Toward the very end of the regular season, I wrote a post entitled The 2012 Season In Inside Home Runs. It was what it claimed to be — it highlighted the most inside pitches to be hit for home runs, as determined by PITCHf/x. Though the season wasn’t yet completely over, nothing about the post would be different now. No extremely inside pitch was hit for a home run the rest of the way.
At the time, it looked like the post might mark the beginning of a series. Here we continue the series, because I am a man who keeps his promises, or what might be interpreted by some as promises. In this part two, we’ll look at the most outside pitches to be hit for home runs, as determined by PITCHf/x. Now, PITCHf/x didn’t properly capture every single pitch of the entire season, which means PITCHf/x didn’t properly capture every single home run of the entire season, but it captured nearly all of them. I’m pretty confident the list that follows is right on.
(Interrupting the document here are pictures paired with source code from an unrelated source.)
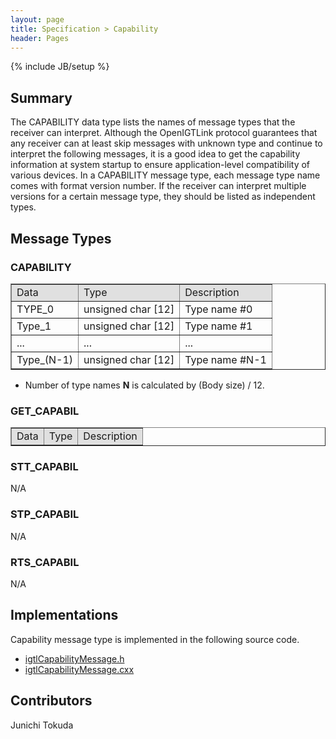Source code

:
 ```yaml
---
layout: page
title: Specification > Capability
header: Pages
---
```

{% include JB/setup %}

## Summary

The CAPABILITY data type lists the names of message types that the receiver can interpret. Although the OpenIGTLink protocol guarantees that any receiver can at least skip messages with unknown type and continue to interpret the following messages, it is a good idea to get the capability information at system startup to ensure application-level compatibility of various devices. In a CAPABILITY message type, each message type name comes with format version number. If the receiver can interpret multiple versions for a certain message type, they should be listed as independent types.


## Message Types

### CAPABILITY

<table border="1" cellpadding="5" cellspacing="0">
<tr>
<td style="background:#e0e0e0;"> Data
</td><td style="background:#e0e0e0;"> Type
</td><td style="background:#e0e0e0;"> Description
</td></tr>
<tr>
<td align="left"> TYPE_0
</td><td align="left"> unsigned char [12]
</td><td align="left"> Type name #0
</td></tr>
<tr>
<td align="left"> Type_1
</td><td align="left"> unsigned char [12]
</td><td align="left"> Type name #1
</td></tr>
<tr>
<td align="left"> ...
</td><td align="left"> ...
</td><td align="left"> ...
</td></tr>
<tr>
<td align="left"> Type_(N-1)
</td><td align="left"> unsigned char [12]
</td><td align="left"> Type name #N-1
</td></tr>
</table>

* Number of type names <b>N</b> is calculated by (Body size) / 12.

### GET_CAPABIL

<table border="1" cellpadding="5" cellspacing="0" align="center">

<tr>
<td style="background:#e0e0e0;"> Data
</td><td style="background:#e0e0e0;"> Type
</td><td style="background:#e0e0e0;"> Description
</td></tr>
</table>


### STT_CAPABIL

N/A

### STP_CAPABIL

N/A

### RTS_CAPABIL

N/A

## Implementations

Capability message type is implemented in the following source code.

* [igtlCapabilityMessage.h](https://github.com/openigtlink/OpenIGTLink/tree/release-2.0/Source/igtlCapabilityMessage.h)
* [igtlCapabilityMessage.cxx](https://github.com/openigtlink/OpenIGTLink/tree/release-2.0/Source/igtlCapabilityMessage.cxx)

## Contributors

Junichi Tokuda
It was observed, after the inside-pitch post, that all six featured home runs were hit by righties. That seemed too strange to be a coincidence, but it was most certainly a coincidence. This post is going to feature five home runs, and four of them were hit by lefties. Curious, I looked at the 100 most inside home runs, and the 100 most outside home runs. That 100 was selected arbitrarily, but it’s a good-looking number. Now, right-handed batters accounted for 58 percent of all home runs hit this season. Of the 100 most inside home runs, 88 were hit by righties. Of the 100 most outside home runs, 25 were hit by righties. It isn’t impossible that this is a coincidence, but a likely contributing factor is that left-handed batters tend to get pitched more away, especially by right-handed pitchers. More outside pitches means more opportunities for outside home runs. It’s also possible that lefties in the majors are more able to drive outside pitches, since a lefty who can’t might get exposed right quick. Right now I’m speculating. The numbers are earlier in this paragraph.
So we’ll move on to the five most outside home runs of the year. An inside home run is impressive, because the batter can get all the way around on the ball. An outside home run is differently impressive, because it requires tremendous early bat speed. Every hitter is probably capable of pulling a home run, but not every hitter is probably capable of drilling a home run on an outside pitch. The most ideal thing to do would be to calculate the distance between the pitch and the batter’s body, but since we can’t do that, we’ll go with the distance between the pitch and the center of the plate. Onward.
1.25 feet from the middle of the plate
The other four home runs on this list were all hit to the opposite field. This Utley home run was his least-pulled home run of the year, but it was still sort of pulled, even though the pitch was well outside. This is why it would be helpful to have the distance between the pitch and the batter’s body, because look at where Utley is standing in the image. He’s on the inner edge of the box, and one understands now how Utley gets hit by so many pitches. Between 2007-2009, Utley led the league in HBPs each year. In 2010 he started suffering from injuries. Left-handed batters seldom get pitched inside, but when they do, the pitch hits Chase Utley.
1.29 feet from the middle of the plate
1.29 feet from the middle of the plate
With the other four home runs in this list, we see the pitchers wheel around after contact to watch the batted ball in flight. Here’s Chris Sale after Cruz’s contact:
It was the bottom of the first inning, and the score was 1-1. Against Cruz, Sale missed away with a first-pitch slider that Cruz took. He missed away with a second-pitch changeup that Cruz took. He missed away with a third-pitch fastball, but Cruz swung at it and killed it to right-center field. The pitch was, without question, a ball, with runners on and the count 2-and-0. Cruz probably shouldn’t have swung at it. But he swung at it and he hit a home run off it. So, should Cruz have swung after all? Every batter, in certain situations, will look dead-red. Every batter will have a different idea of just what that means.
1.30 feet from the middle of the plate
According to the ESPN Home Run Tracker, this fly ball gained 27 feet of distance from the wind, and under standard environmental conditions it would have left exactly zero ballparks. It left one ballpark, and it turned a 9-5 game into a 9-8 game. This was a game the Red Sox had led 9-0 going into the sixth. The Red Sox would go on to lose 15-9. The Yankees scored once in the sixth, seven times in the seventh, and seven times in the eighth. The Red Sox dropped to 4-10, and that early there were questions about Bobby Valentine‘s job security. Then the Red Sox won six games in a row and everything was back to normal. Then the Red Sox played inconsistently and eventually started to suck and Bobby Valentine lost his job. That game on April 21 was quite the baseball game.
1.43 feet from the middle of the plate
This was the most outside pitch hit for a home run all season long. It was hit to left field by Choo in a full count against Scherzer. The pitch was a fastball in the mid-90s. It was located in just about the same place as the first pitch of the at-bat, which was a fastball in the mid-90s. That first-pitch fastball was called a strike. Just going to stop here and let you think about that one.